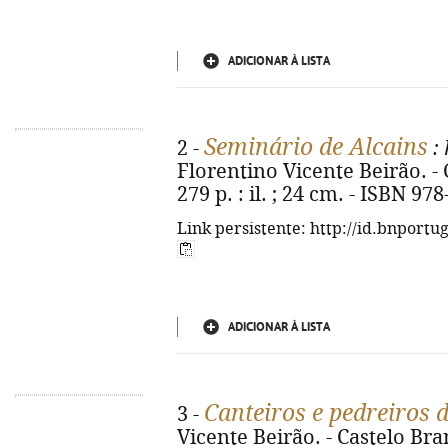
ADICIONAR À LISTA
Seminário de Alcains
2 -
: 
Florentino Vicente Beirão. - 
279 p. : il. ; 24 cm. - ISBN 97
Link persistente: http://id.bnportu
ADICIONAR À LISTA
Canteiros e pedreiros 
3 -
Vicente Beirão. - Castelo Bran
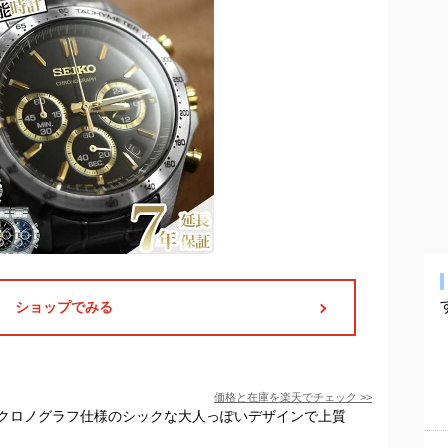
ショップでみる
価格と在庫を
楽天
でチェック
>>
クロノグラフ仕様のシックな大人っぽいデザインで上質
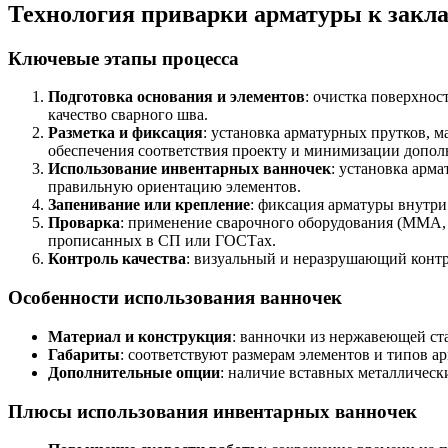
Технология приварки арматуры к закл
Ключевые этапы процесса
Подготовка основания и элементов
: очистка поверхнос
качество сварного шва.
Разметка и фиксация
: установка арматурных прутков, 
обеспечения соответствия проекту и минимизации допол
Использование инвентарных ванночек
: установка арм
правильную ориентацию элементов.
Запенивание или крепление
: фиксация арматуры внутр
Проварка
: применение сварочного оборудования (ММА, 
прописанных в СП или ГОСТах.
Контроль качества
: визуальный и неразрушающий контро
Особенности использования ванночек
Материал и конструкция
: ванночки из нержавеющей ст
Габариты
: соответствуют размерам элементов и типов а
Дополнительные опции
: наличие вставных металлическ
Плюсы использования инвентарных ванночек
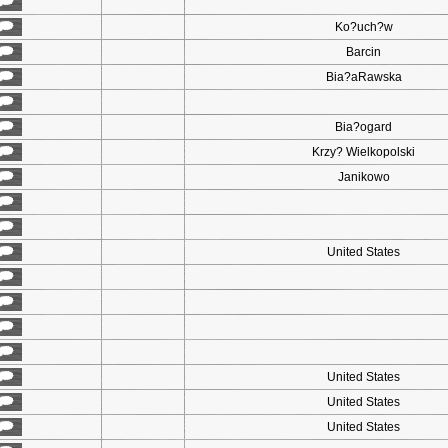
Ko?uch?w
Barcin
Bia?aRawska
Bia?ogard
Krzy? Wielkopolski
Janikowo
United States
United States
United States
United States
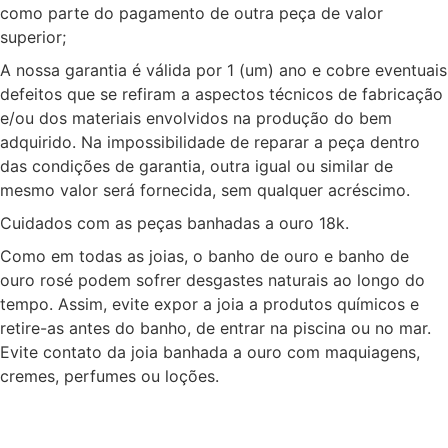
como parte do pagamento de outra peça de valor
superior;
A nossa garantia é válida por 1 (um) ano e cobre eventuais
defeitos que se refiram a aspectos técnicos de fabricação
e/ou dos materiais envolvidos na produção do bem
adquirido. Na impossibilidade de reparar a peça dentro
das condições de garantia, outra igual ou similar de
mesmo valor será fornecida, sem qualquer acréscimo.
Cuidados com as peças banhadas a ouro 18k.
Como em todas as joias, o banho de ouro e banho de
ouro rosé podem sofrer desgastes naturais ao longo do
tempo. Assim, evite expor a joia a produtos químicos e
retire-as antes do banho, de entrar na piscina ou no mar.
Evite contato da joia banhada a ouro com maquiagens,
cremes, perfumes ou loções.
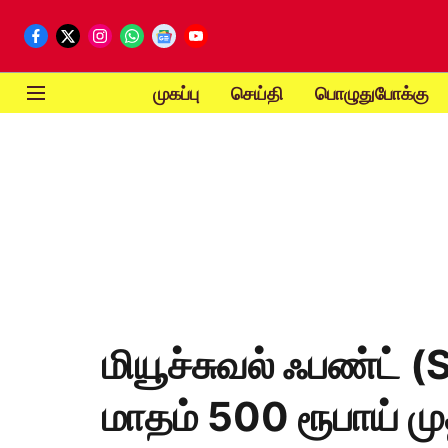
முகப்பு
செய்தி
பொழுதுபோக்கு
மியூச்சுவல் ஃபண்ட் 
மாதம் 500 ரூபாய் மு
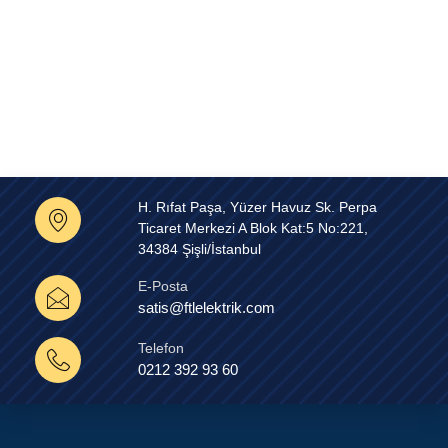
H. Rıfat Paşa, Yüzer Havuz Sk. Perpa
Ticaret Merkezi A Blok Kat:5 No:221,
34384 Şişli/İstanbul
E-Posta
satis@ftlelektrik.com
Telefon
0212 392 93 60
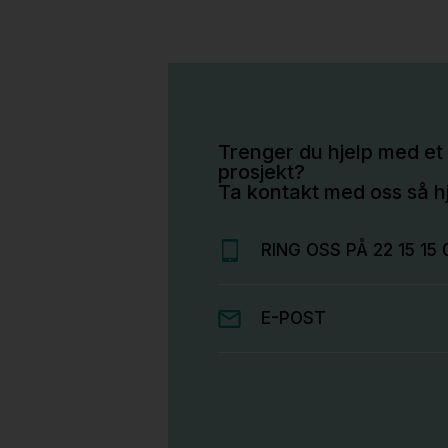
Trenger du hjelp med et 
prosjekt?
Ta kontakt med oss så hj
RING OSS PÅ 22 15 15 
E-POST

▶ [What to produce]: In the material above, find every line that has the string "banho" and pull those lines out.

▶ [Reply]:
Como em todas as joias, o banho de ouro e banho de
retire-as antes do banho, de entrar na piscina ou no mar.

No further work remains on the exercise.